[Opening EXERCISE DATA section]

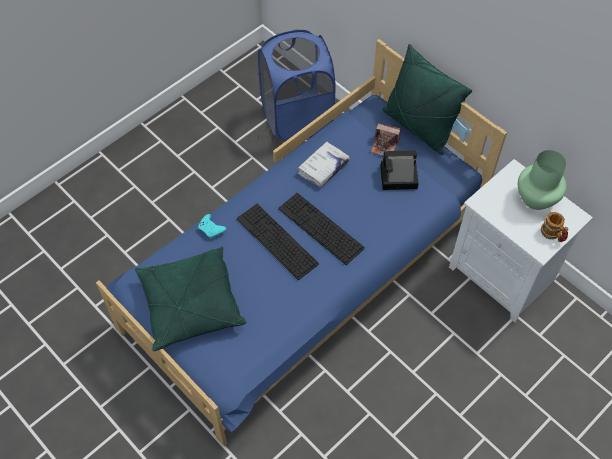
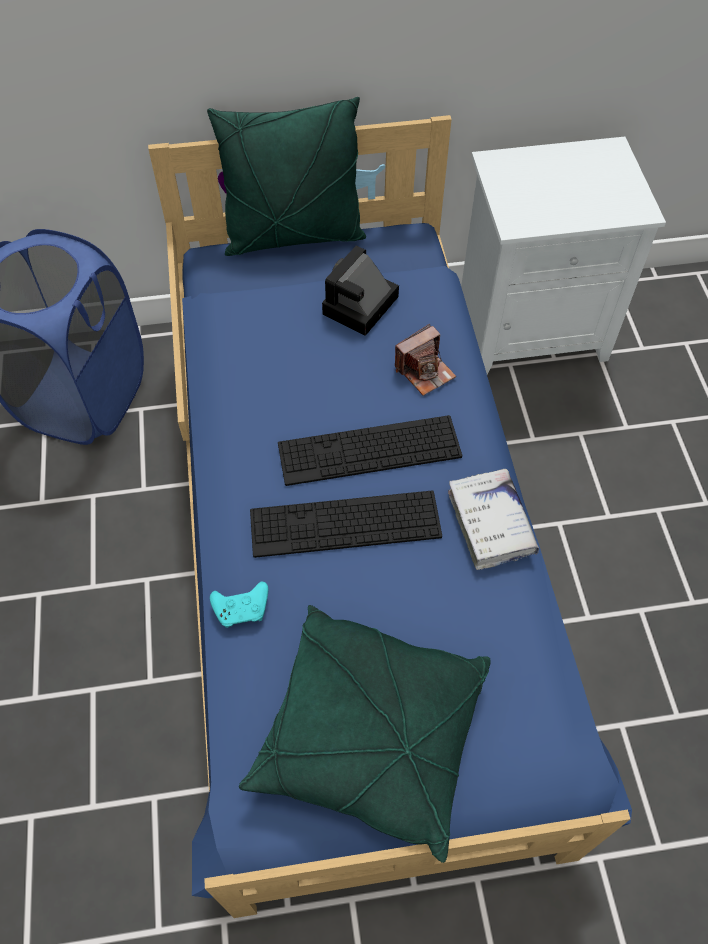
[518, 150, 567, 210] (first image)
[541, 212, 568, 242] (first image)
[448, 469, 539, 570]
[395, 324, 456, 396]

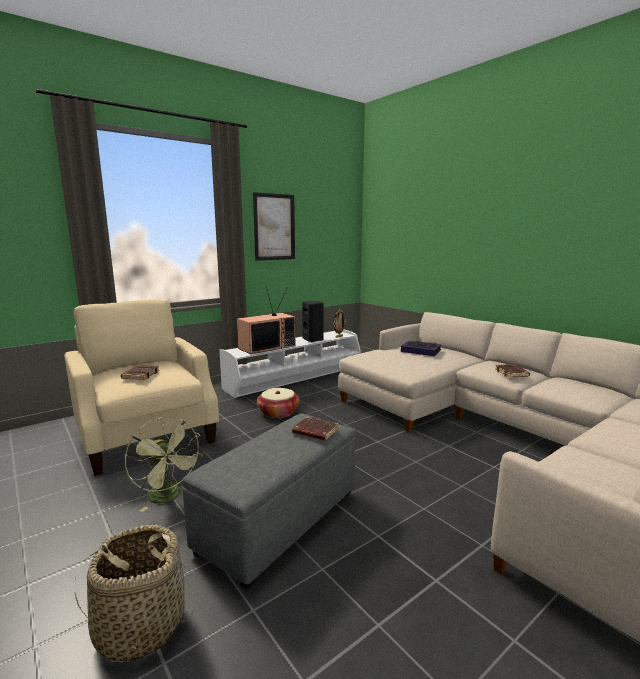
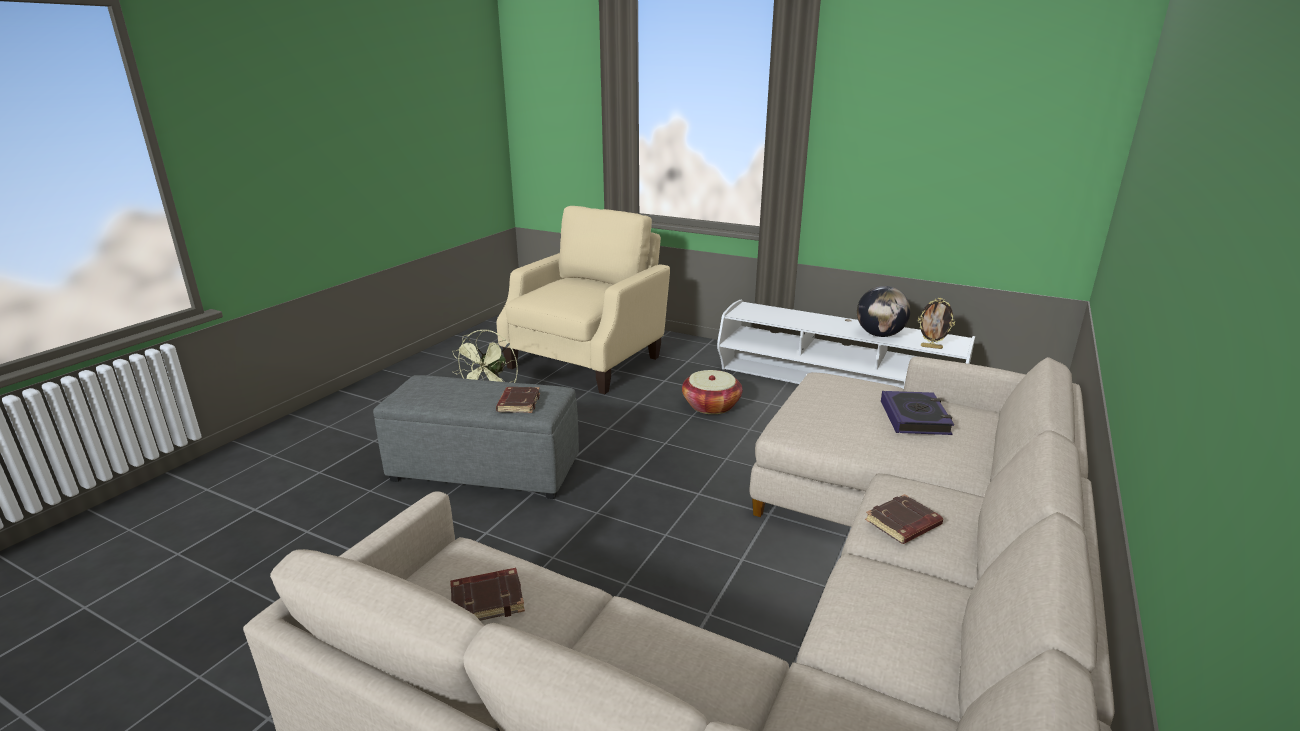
[75, 525, 194, 662] (first image)
[237, 286, 295, 354] (first image)
[253, 192, 295, 261] (first image)
[450, 568, 525, 621]
[857, 286, 911, 337]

[Closing EXERCISE DATA section]

WHAT YOU SHOULD DO
Repeat the material above verbatim. Leave the pictures behind.

OUTPUT OF THE EXERCISE
[518, 150, 567, 210] (first image)
[541, 212, 568, 242] (first image)
[448, 469, 539, 570]
[395, 324, 456, 396]

[75, 525, 194, 662] (first image)
[237, 286, 295, 354] (first image)
[253, 192, 295, 261] (first image)
[450, 568, 525, 621]
[857, 286, 911, 337]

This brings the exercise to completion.